At this point its probably a good idea to mention that I have a 4 Tb system, plus four mounted NFS folders with many Gb of content.
Either way, the only thing that remains is to identify which cron job is launching updatedb:
me@beryllium:~$ egrep "updatedb" /etc/cron.*/* /etc/cron.daily/locate:# Please consult updatedb(1) and /usr/share/doc/locate/README.Debian /etc/cron.daily/locate:[ -e /usr/bin/updatedb.findutils ] || exit 0 /etc/cron.daily/locate:# filesystems which are pruned from updatedb database /etc/cron.daily/locate:# paths which are pruned from updatedb database /etc/cron.daily/locate:if [ -r /etc/updatedb.findutils.cron.local ] ; then /etc/cron.daily/locate: . /etc/updatedb.findutils.cron.local /etc/cron.daily/locate: cd / && nice -n ${NICE:-10} updatedb.findutils 2>/dev/null
Solution:
locate is a powerful command which I use frequently, but I'd be happy to change the frequency of updatedb to once per week instead of once per day, especially if running it takes hours.

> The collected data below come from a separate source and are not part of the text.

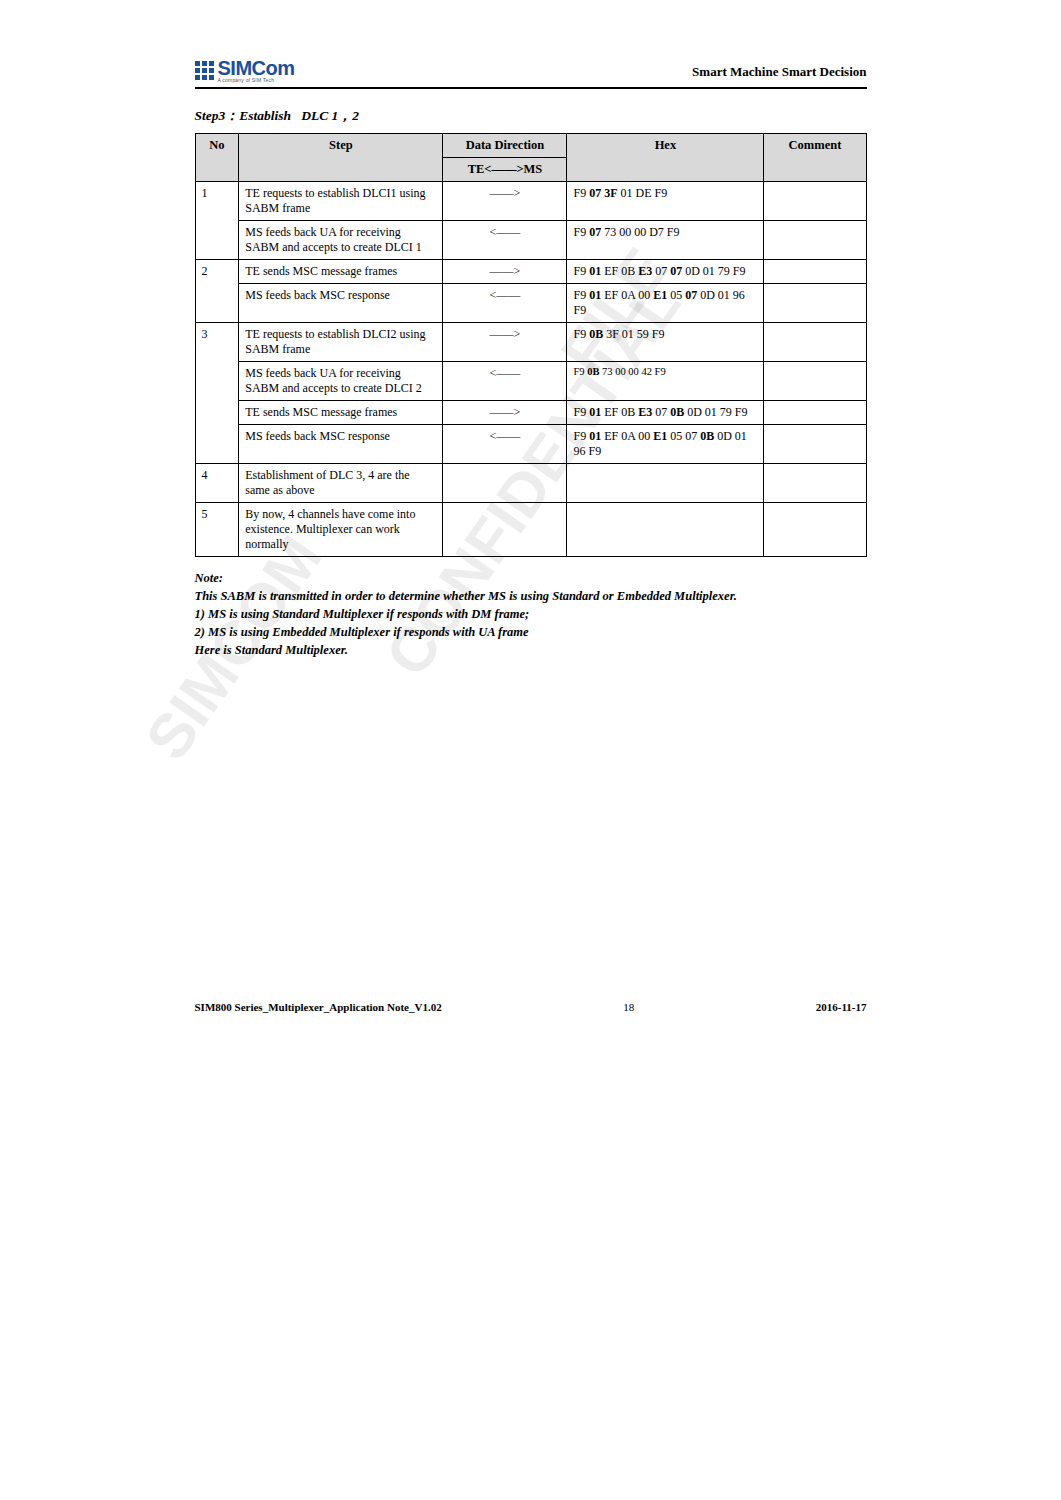SIMCOM CONFIDENTIAL FILE
SIMCom
A company of SIM Tech
Smart Machine Smart Decision
Step3：Establish DLC 1，2
| No | Step | Data Direction | Hex | Comment |
| --- | --- | --- | --- | --- |
| TE<——>MS |
| 1 | TE requests to establish DLCI1 using SABM frame | ——> | F9 07 3F 01 DE F9 | |
| MS feeds back UA for receiving SABM and accepts to create DLCI 1 | <—— | F9 07 73 00 00 D7 F9 | |
| 2 | TE sends MSC message frames | ——> | F9 01 EF 0B E3 07 07 0D 01 79 F9 | |
| MS feeds back MSC response | <—— | F9 01 EF 0A 00 E1 05 07 0D 01 96 F9 | |
| 3 | TE requests to establish DLCI2 using SABM frame | ——> | F9 0B 3F 01 59 F9 | |
| MS feeds back UA for receiving SABM and accepts to create DLCI 2 | <—— | F9 0B 73 00 00 42 F9 | |
| TE sends MSC message frames | ——> | F9 01 EF 0B E3 07 0B 0D 01 79 F9 | |
| MS feeds back MSC response | <—— | F9 01 EF 0A 00 E1 05 07 0B 0D 01 96 F9 | |
| 4 | Establishment of DLC 3, 4 are the same as above | | | |
| 5 | By now, 4 channels have come into existence. Multiplexer can work normally | | | |
Note:
This SABM is transmitted in order to determine whether MS is using Standard or Embedded Multiplexer.
1) MS is using Standard Multiplexer if responds with DM frame;
2) MS is using Embedded Multiplexer if responds with UA frame
Here is Standard Multiplexer.
SIM800 Series_Multiplexer_Application Note_V1.02
18
2016-11-17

sudo mv /etc/cron.daily/locate /etc/cron.weekly/locate
We can also work on excluding paths.
me@beryllium:~$ cat /etc/cron.weekly/locate |grep PRUNE PRUNEFS="NFS nfs nfs4 afs binfmt_misc proc smbfs autofs iso9660 ncpfs coda devpts ftpfs devfs mfs shfs sysfs cifs lustre_lite tmpfs usbfs udf ocfs2" PRUNEPATHS="/tmp /usr/tmp /var/tmp /afs /amd /alex /var/spool /sfs /media /var/lib/schroot/mount" export FINDOPTIONS PRUNEFS PRUNEPATHS NETPATHS LOCALUSER
So my NFS folders are already excluded through PRUNEFS, but it might be worth throwing more paths into PRUNEPATHS. In my case I'm quite happy with a full run every week.
Update: I also discovered that I'd put an updatedb job manually in /etc/crontab which was run once every three hours. The cron.daily script was run at 6 am, and so was unlikely to cause slowdown during times when I'm actually at work. Instead it was the script I'd set up myself that was the culprit.